On the other hand there is a much larger group (if only non-math students) for which a "google docs/github" for shared, zero-install, browser based python/R/Ruby programming, data-analysis, plotting, statistics, technical-scientific writing /Numpy numerical and yes, Sage symbolic computation environment is a great proposition. Of course this is exactly what SageMathcloud is offering. However, if I may exaggerate a bit, SageMathcloud is now positioned as a cloud system to support mathematicians that can also do things like plotting and statistics, because it is really handy for doing statistics of the zero's of the zeta function. Completely understandable from where you come from, but a marketing disaster.

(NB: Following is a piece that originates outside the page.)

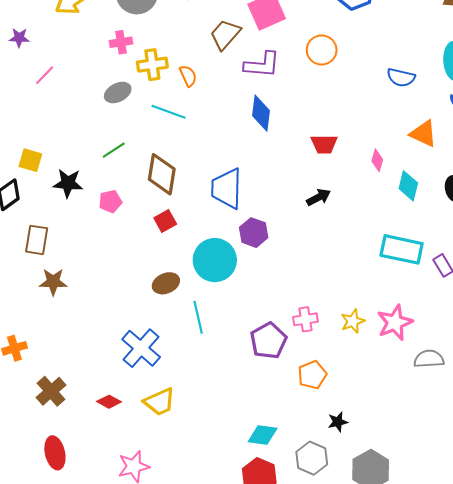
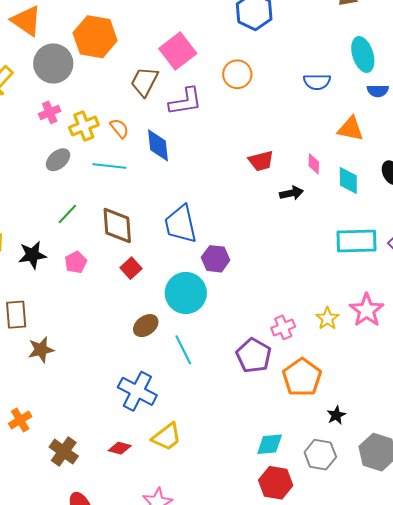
blue diamond: (261, 113) -> (158, 145), moved
black arrow: (319, 197) -> (292, 193), moved, turned 30
orange pentagon: (312, 375) -> (302, 377), size x1.4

A name like Jupyther cloud that reflects such a "neutral" programming/technical/statistical/data position would be a great boon.

Why do you have to redirect jupytercloud to sagemathcloud? I feel that is what they are objecting to primarily. Create your web site with your own content for your domain and somewhere there, if needed or inclined to, provide a link to SageMathCloud. It will also help if you put appropriate disclaimers/clarifications so there is no confusion.

I did that redirect for testing purposes among the SageMathCloud developers; I did not advertise or link to it, and don't know how anybody found out about it [edit: somebody saw a github issue that mentioned the domain name]. The next step, which was being actively worked on the last two days by Tim Clemans, was modifying the site to change the content as you suggest. I'm too used to doing open source development very openly, and definitely this was a mistake in this case.

I think it was perfectly reasonable to grab the domain name as it could have been squatted by anybody else who would have been aware of this name. Just the fact that it resolves is/was problematic.

Off topic; hopefully this reaches the author: This is impossible to read on my iPhone 6. The text goes way off the side of the screen, but I can't scroll horizontally to read it. Also double-tapping the screen doesn't make it fit the text on, which usually works. Actually pinch-to-zoom doesn't work at all.